My first studio was quite literally a pair of stolen hifi speakers bought off the back of a truck, and a colossal tower PC with an enormous, blindingly bright low resolution screen running whatever cracked software I could get my hands on. It sat on empty beer cases on the floor of my bedroom, which had particularly good acoustics due to the ever growing piles of dirty laundry that occupied the corners. That I didn't go blind, deaf, or contract any incurable bacterial infections from the number of hours I spent in that room is a minor miracle, though looking back the idea that I wrote the better part of 2 albums and several EPs with that set up astounds me even more. I've bought and sold a fair amount of things over the years. Vintage synthesizers, boutique modular gear, an all tube recording console, guitar pedals, and various other outboard effects. In hindsight I believe most of those purchases were driven more by the insidious affliction of capitalism than any real need. At prosperous times I've spent untold amounts of my hard earned cash on gear with the promise of new inspiration and better sounding results, and convinced myself (at least initially) that whatever new shiny toy I had just purchased provided both those things, only to realize a mere 6 months later that it was entirely superfluous, added virtually nothing to my creative process, and I would have been entirely better off putting that money into rent and food.

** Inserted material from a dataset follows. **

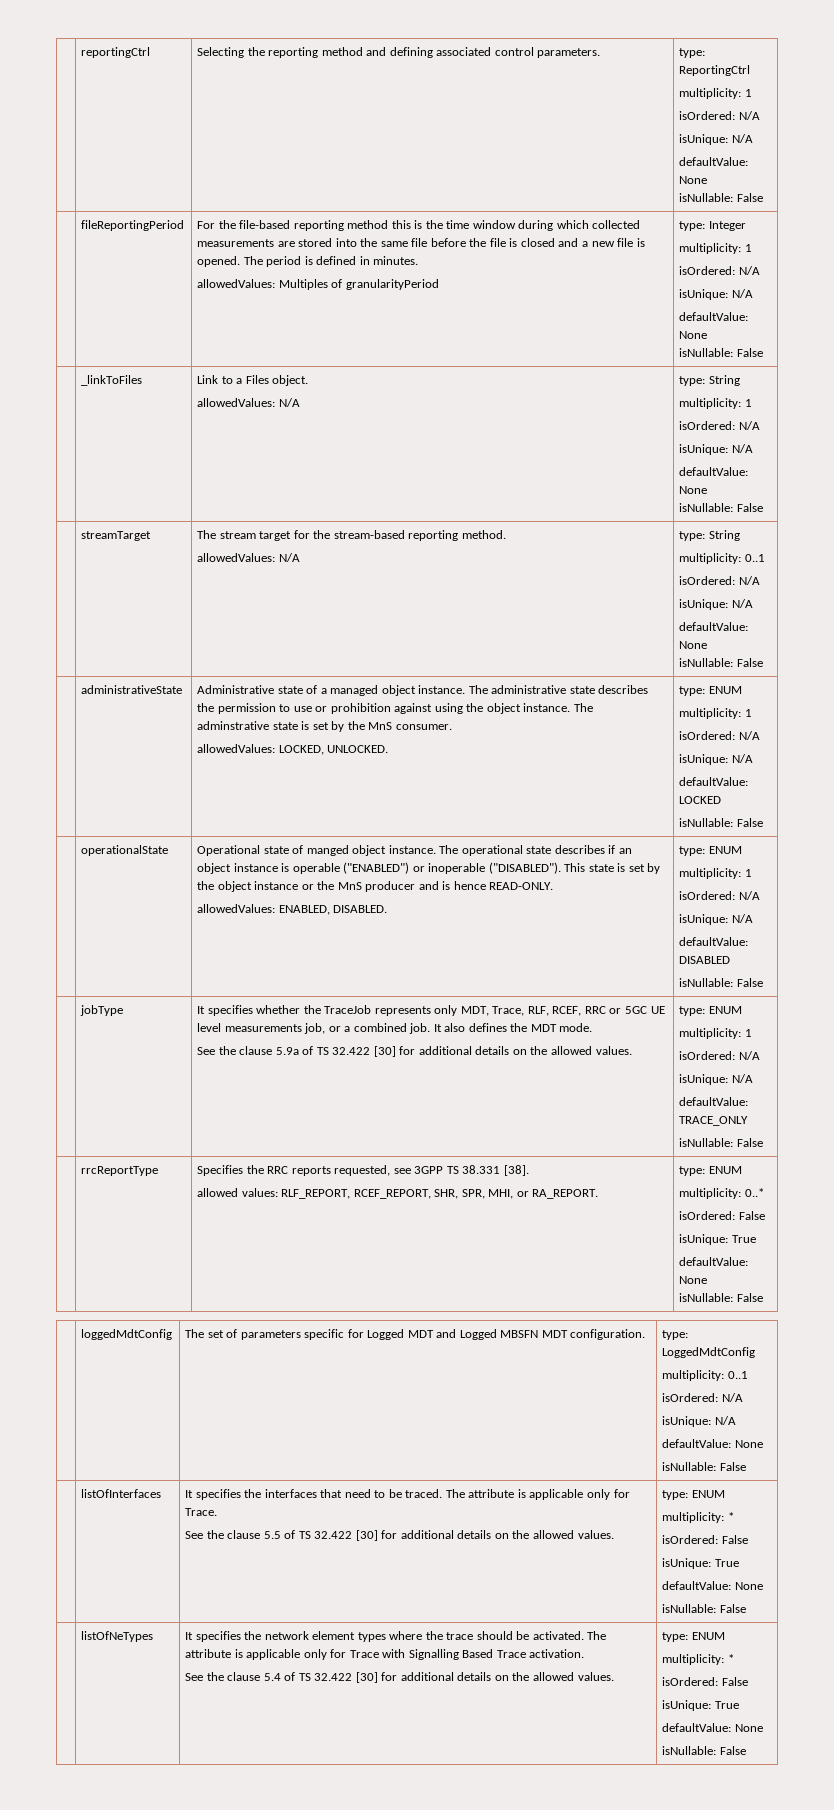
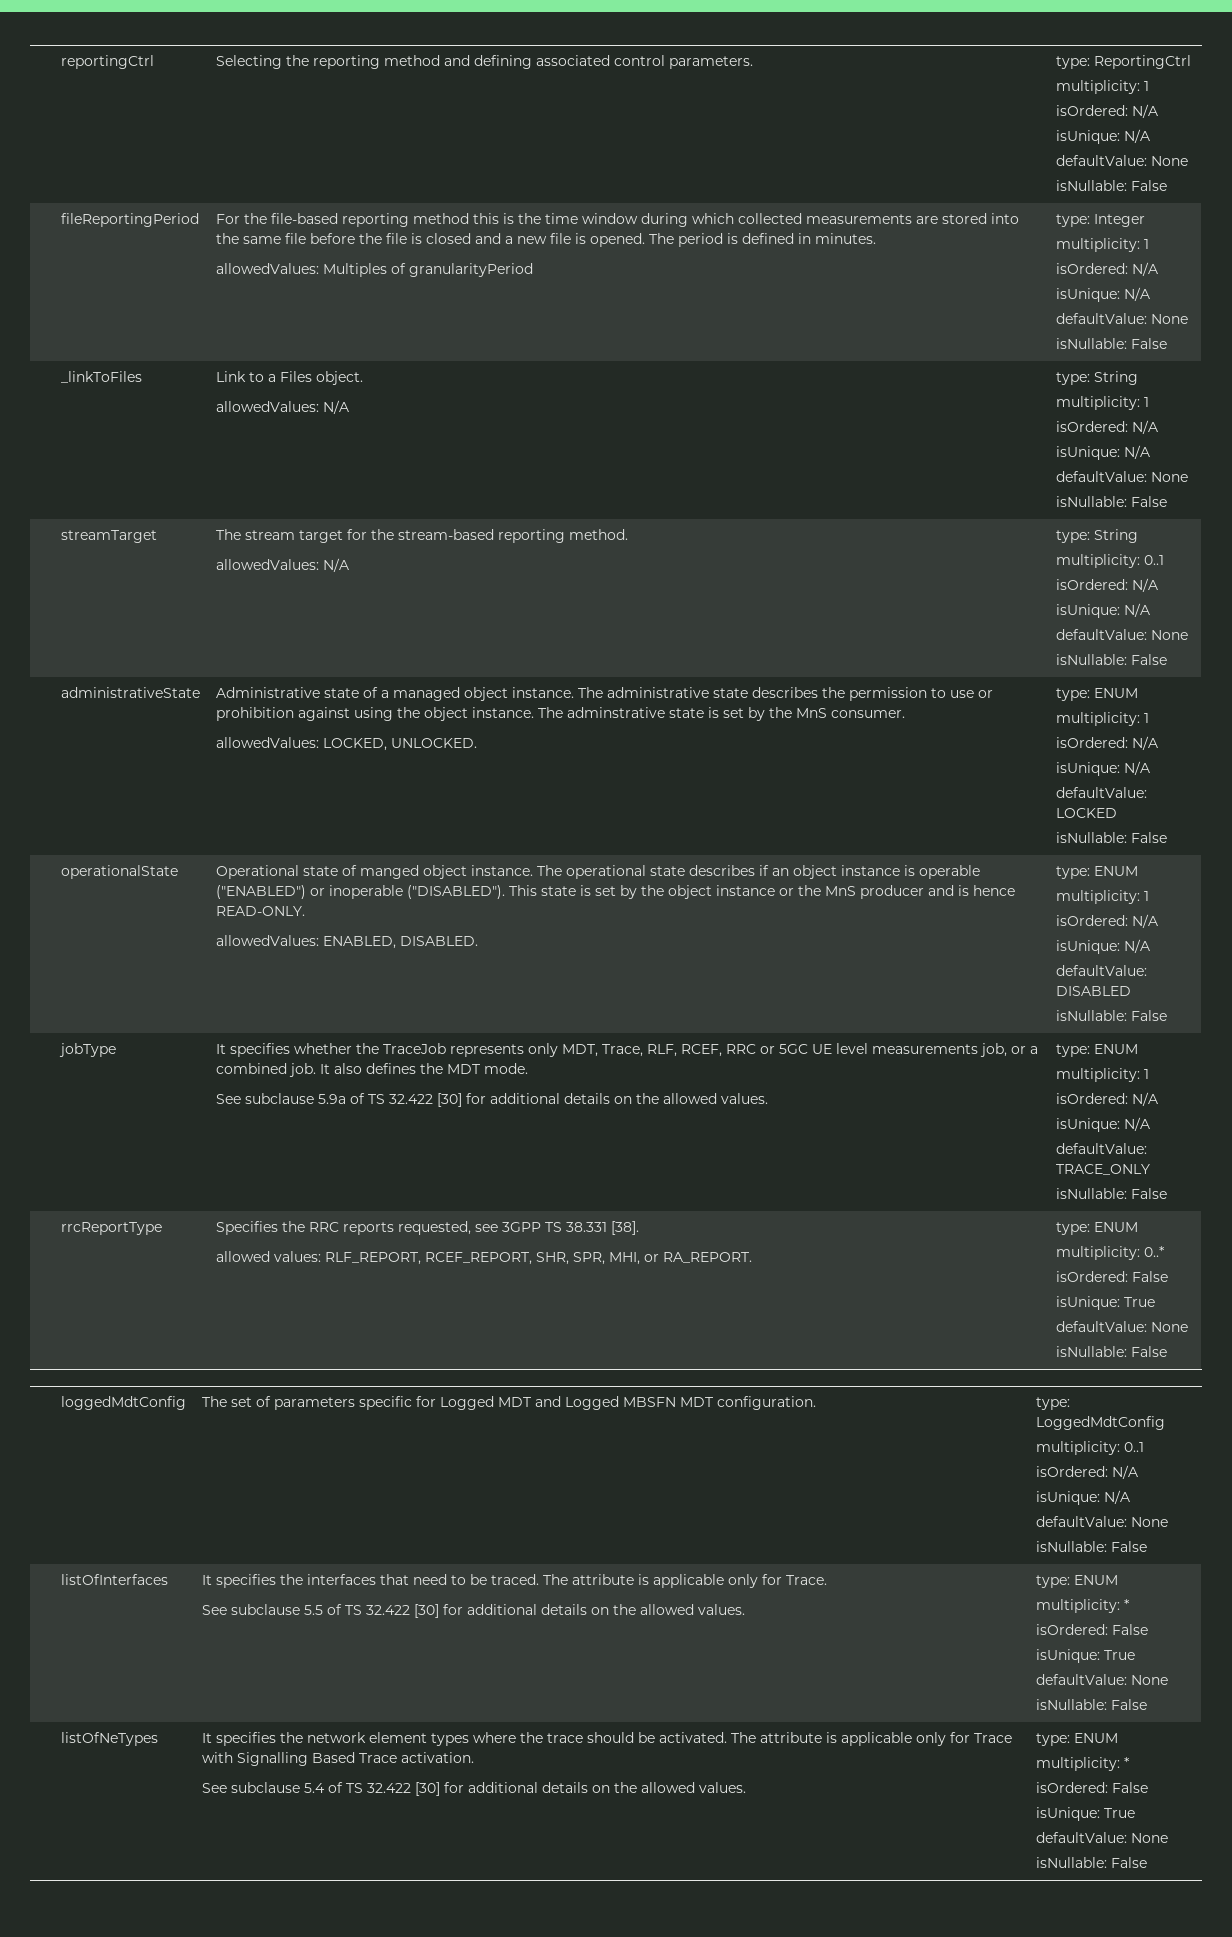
[218,1046,273,1055] the clause -> [244,1093,314,1104] subclause
[206,1530,261,1539] the clause -> [230,1604,300,1615] subclause
[206,1672,261,1681] the clause -> [230,1782,300,1793] subclause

The computer remains the heart of my studio and I firmly believe that software based music technology has progressed to the point that you really don't need anything outside of software to achieve entirely professional results. There is one great exception to this, which is of course the recording of real instruments, voices, and the world at large. Microphones and microphone preamps have become an increasingly important part of my studio process, to the point where even sources which begin inside the computer are often re-recorded. There is something magical in this process for me, as if the air between the speakers and the microphone diaphragm imbues the sound with some vestiges of the space and time it was recorded in. Here again though, going out and spending thousands on a vintage mic and preamp is really unnecessary. The same magic can be experienced with what ever tools might be at hand, it's the process that creates the magic, not the tools. Of course said magic is amplified when recording with one or multiple musicians playing instruments. It is always a wonderful experience, and will without fail inspire new ideas that would have never surfaced working alone.

I guess in many ways that's really become all I need. Give me a computer, a decent microphone and preamp, speakers or headphones, and a few MIDI controllers to lay my hands on the software's virtual controls and I can quite happily make music in any studio in the world. Throw in a solar powered generator and I'd be fully desert island ready.